Un texte d'Edmée de Xhavée, "l'attente"
L’attente…
Il descend le chemin vers la vallée, ses cheveux blonds bondissant autour de sa tête, et je l’attends déjà. L’attente brûle mon cœur, cet écureuil enfoui sous mon sein comme il dit. Il reviendra pour la noce, dans trois jours. Plus que trois jours pour que notre bonheur ne fasse qu’une seule chair.
Sur les marches de l’église je l’attends, retarde le prêtre, retarde les heures. Il va venir, je l’attends, je souris au chemin qui me l’apportera, essoufflé mais épris.
L’Octavie est morte, et le Gaston veut m’épouser. Il lui faut une mère pour les trois petits et une femme pour chauffer sa couette. Mais moi, j’attends mon Louis… comme chaque jour je guette l’or de ses cheveux au bout du chemin.

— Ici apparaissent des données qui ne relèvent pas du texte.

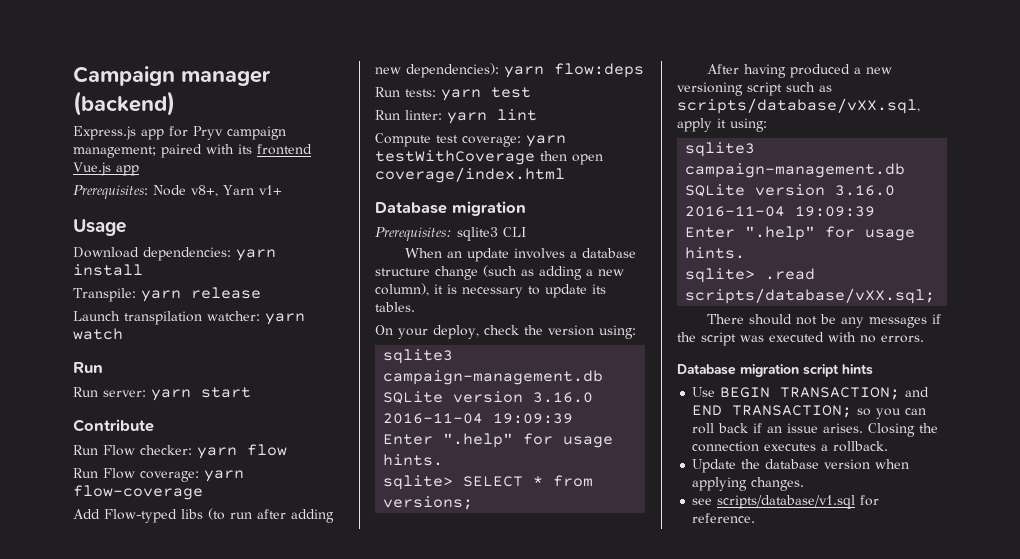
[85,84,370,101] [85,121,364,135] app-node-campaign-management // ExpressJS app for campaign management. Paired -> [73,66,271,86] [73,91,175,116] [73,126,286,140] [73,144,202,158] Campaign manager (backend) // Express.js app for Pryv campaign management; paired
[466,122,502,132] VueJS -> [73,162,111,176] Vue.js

Hier quelques promeneurs sont arrivés de la vallée, avec des sacs à dos et deux chiens. Ils m’ont demandé si le chemin les mènerait bien au refuge des trois ours, et j’ai dit oui. Pendant qu’ils s’éloignaient j’ai entendu une des jeunes filles dire que je marchais encore bien vite et bien droite … pour mon âge.

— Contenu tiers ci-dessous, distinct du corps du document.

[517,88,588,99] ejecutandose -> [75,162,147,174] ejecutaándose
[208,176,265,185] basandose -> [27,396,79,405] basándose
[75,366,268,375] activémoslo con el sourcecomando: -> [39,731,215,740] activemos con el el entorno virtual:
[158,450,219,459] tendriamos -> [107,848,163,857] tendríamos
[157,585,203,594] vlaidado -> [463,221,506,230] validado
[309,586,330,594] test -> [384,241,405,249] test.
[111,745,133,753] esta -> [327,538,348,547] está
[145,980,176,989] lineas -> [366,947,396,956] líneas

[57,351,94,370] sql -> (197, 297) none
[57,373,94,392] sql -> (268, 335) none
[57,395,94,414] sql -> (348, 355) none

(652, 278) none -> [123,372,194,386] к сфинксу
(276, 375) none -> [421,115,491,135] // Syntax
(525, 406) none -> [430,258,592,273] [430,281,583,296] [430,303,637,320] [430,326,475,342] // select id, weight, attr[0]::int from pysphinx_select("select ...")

La maison des parents de Louis vient d’être achetée par des citadins. Elle tombait en ruine, abandonnée depuis que son frère ainé est mort d’un coup de sabot. Je l’attends, patiente. Quand il reviendra le temps de la chair sera peut-être passé, mais pas celui du cœur.
Je me fais bien vieille. J’ai demandé que l’on m’enterre dans ma robe d’épousée, qu’on la découse un peu à la taille et aux manches pour la faire passer. Et qu’on mette Louis près de moi lorsqu’il reviendra. Mais surtout qu’il ne monte pas avec cette tempête, et attende que le vent soit tombé.
L’avalanche a emporté quelques chalets et une partie du plateau, mettant à nu un corps congelé. A bout de souffle deux gendarmes ont couru vers la maison d’où la vieille Elodie ne sort plus… Le Louis… il était là, à deux pas, Elodie. Elle a souri, fermé les yeux et acquiescé de la tête.